Susan stacked the Styrofoam boxes, the lid of the red one fitting into the base of the green one. She put the phone down, grabbed the boxes, and headed to the back door. She propped it open and went out. The moon’s light was the only illumination in the back, but she could still see where the dirt behind the bushes had been brushed and tamped down repeatedly. Red right, green left? That was it, wasn’t it?
The air was chillier than earlier, and there was a musty smell in the cold breeze. Susan quickly placed the boxes and hurried back inside, making sure the lock engaged on the back door.
“I’m back,” said Susan into the phone. “Done.”
“Red to the left? Green to the right?” Betty asked.
“Oh, shit, no, I— “
“Switch it! Quick!
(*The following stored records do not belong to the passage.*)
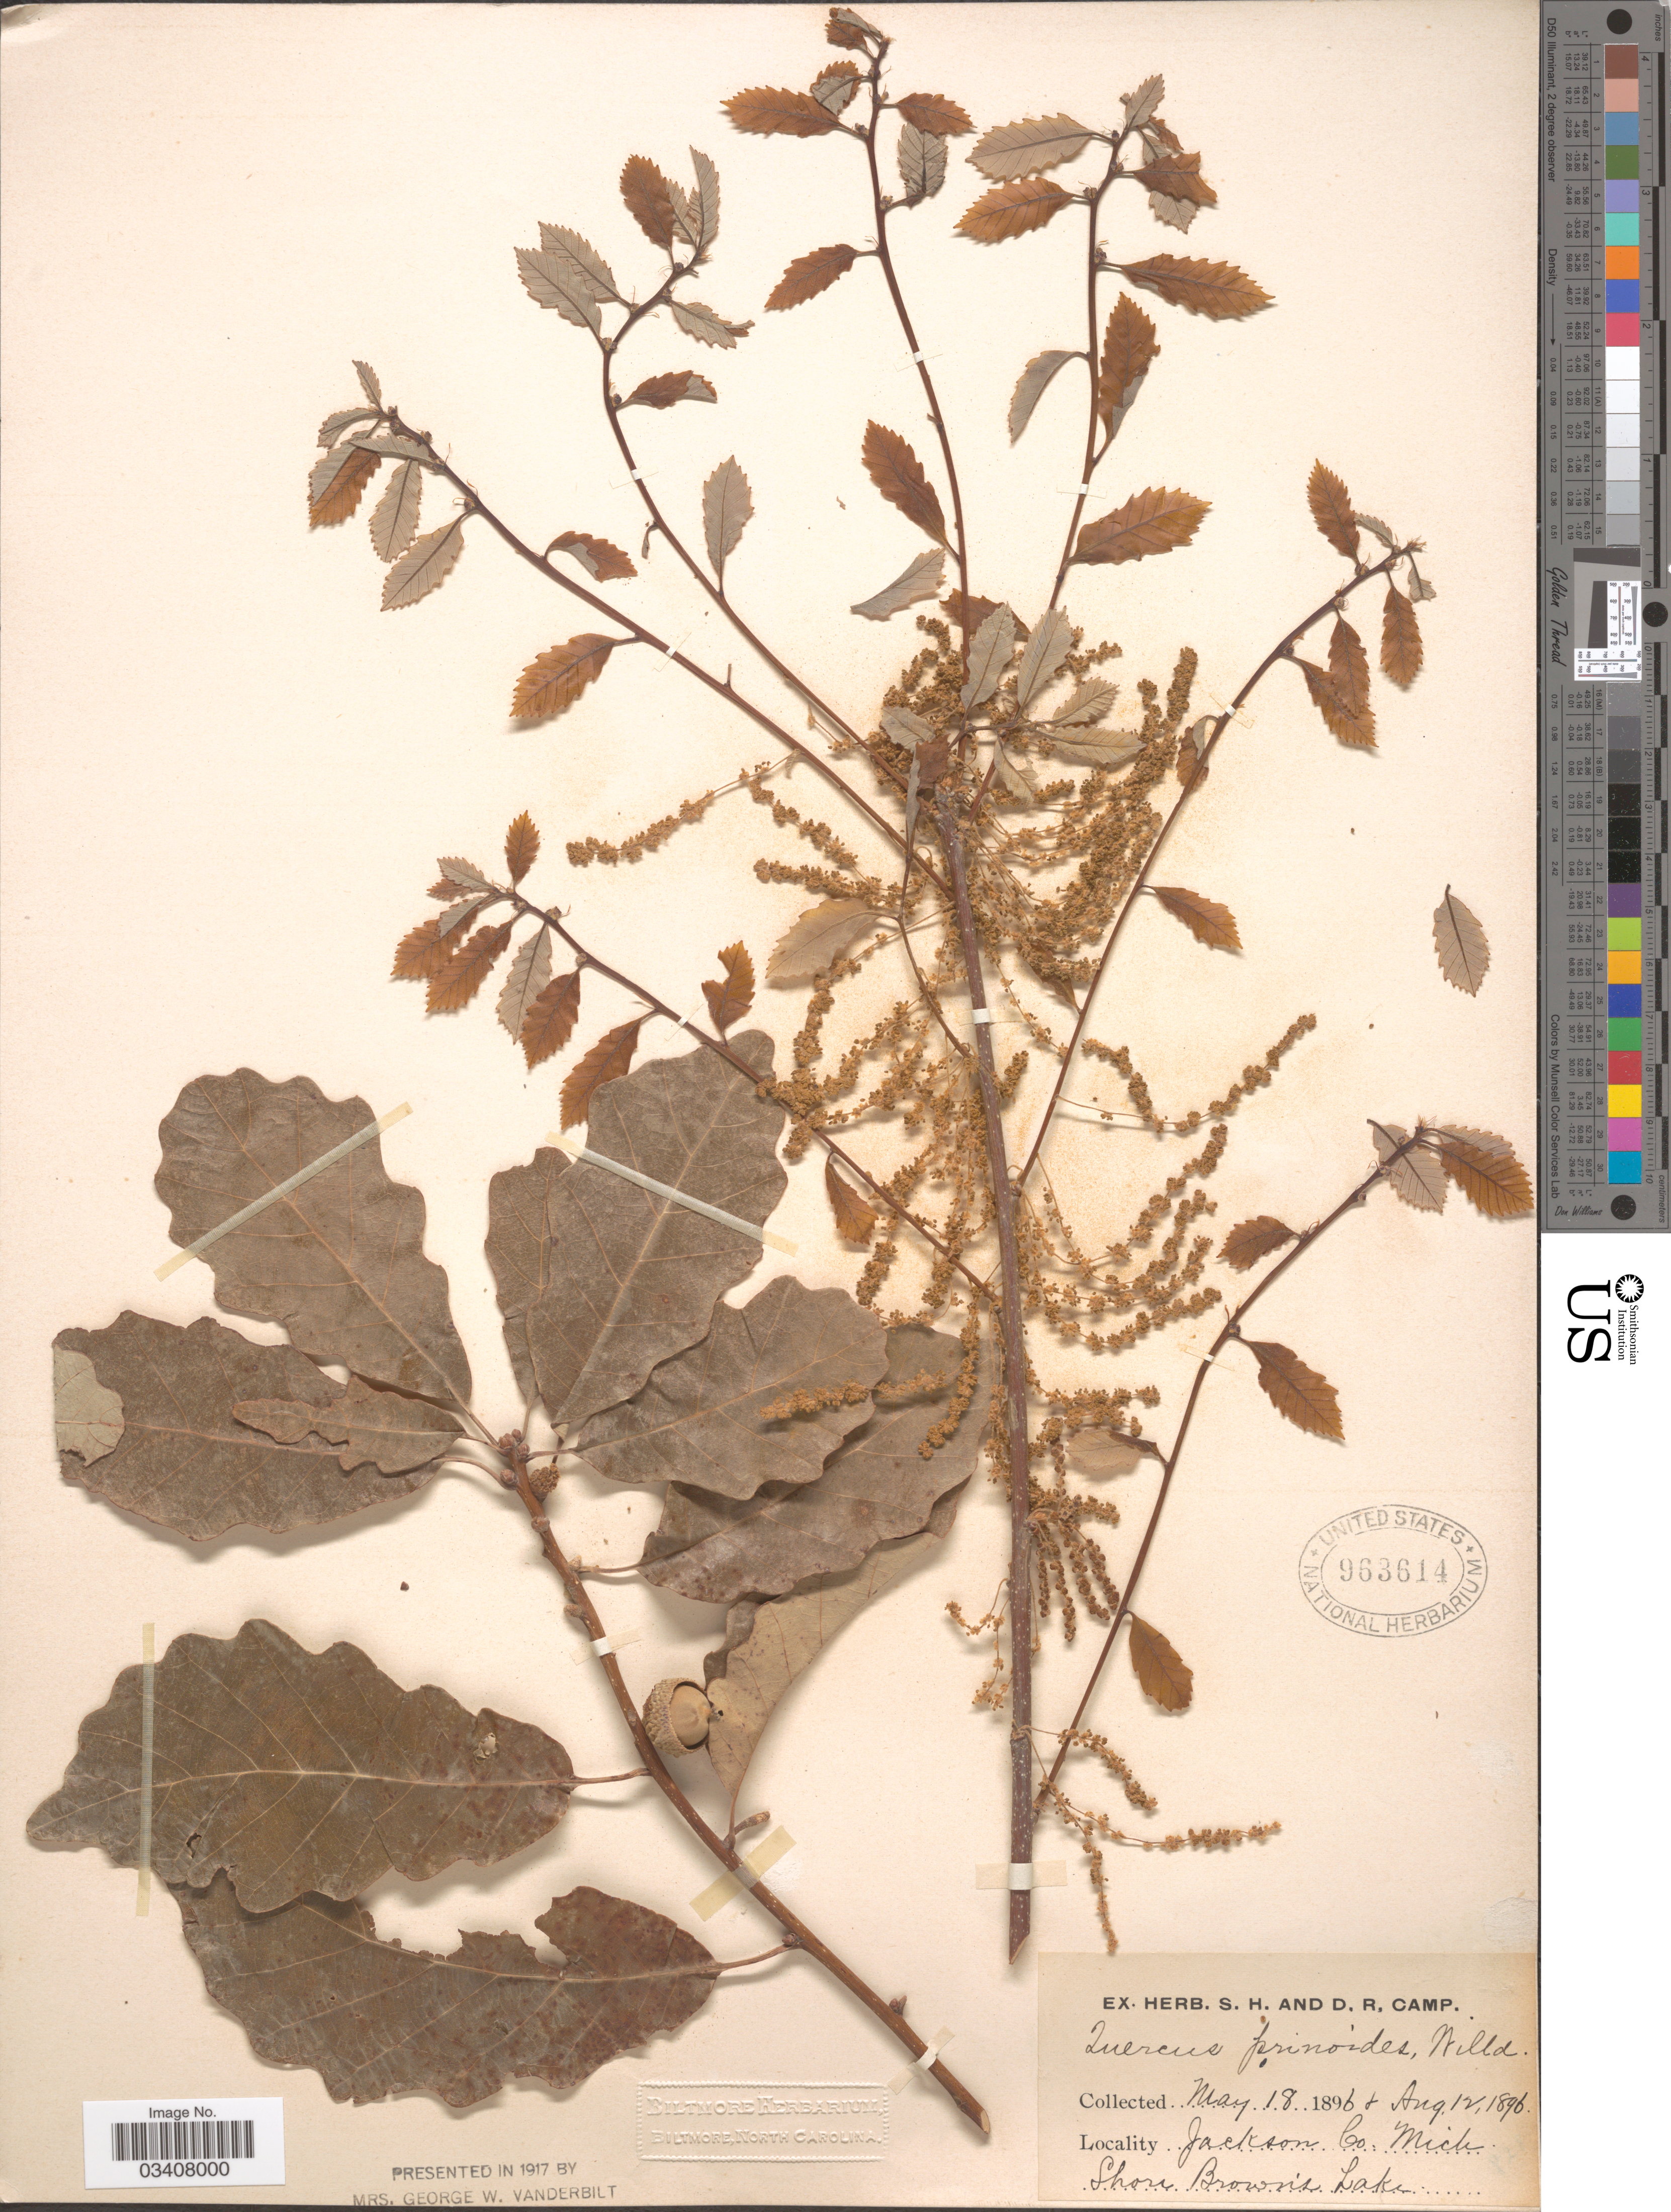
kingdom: Plantae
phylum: Tracheophyta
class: Magnoliopsida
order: Fagales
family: Fagaceae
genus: Quercus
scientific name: Quercus prinoides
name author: Willd.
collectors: ex herb. S. H and D. R. Camp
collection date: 1896-05-18/1896-08-12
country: United States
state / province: Michigan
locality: Jackson Co. Shou Brwon's Lake.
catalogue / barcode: US 963614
Run!” Betty shouted. Betty never shouted. “Now!” She shouted.
Susan dropped the phone and ran to the back door. Hand on the panel, she paused. There were noises outside. A keening wail, then a snuffling like a huge dog was trying to inhale the door, or maybe the bushes outside the door.
It was wrong.
It was dark.
It was her job.
She pushed on the door.
Nothing. That’s what she told herself she saw as the human form turned to mist and the wolf slunk into the shadows. The Styrofoam containers had been moved and opened, but the contents were undisturbed. Trying to avoid putting both feet outside, remembering that she’d seen nothing – nothing – she shuffled the containers to their proper sides of the door. She withdrew and let the door close. She put her hands over her ears, blocking out any sounds that didn’t make sense, and forced her eyes wide, trying to avoid blinking so she wouldn’t see anything in that split second of darkness.
She walked back to the phone.
“Betty. I fixed it. I quit.”
She hung up and went to the ladies’ room where she hid in a stall until morning. Then she went home and began stockpiling silver bullets and ash wood stakes.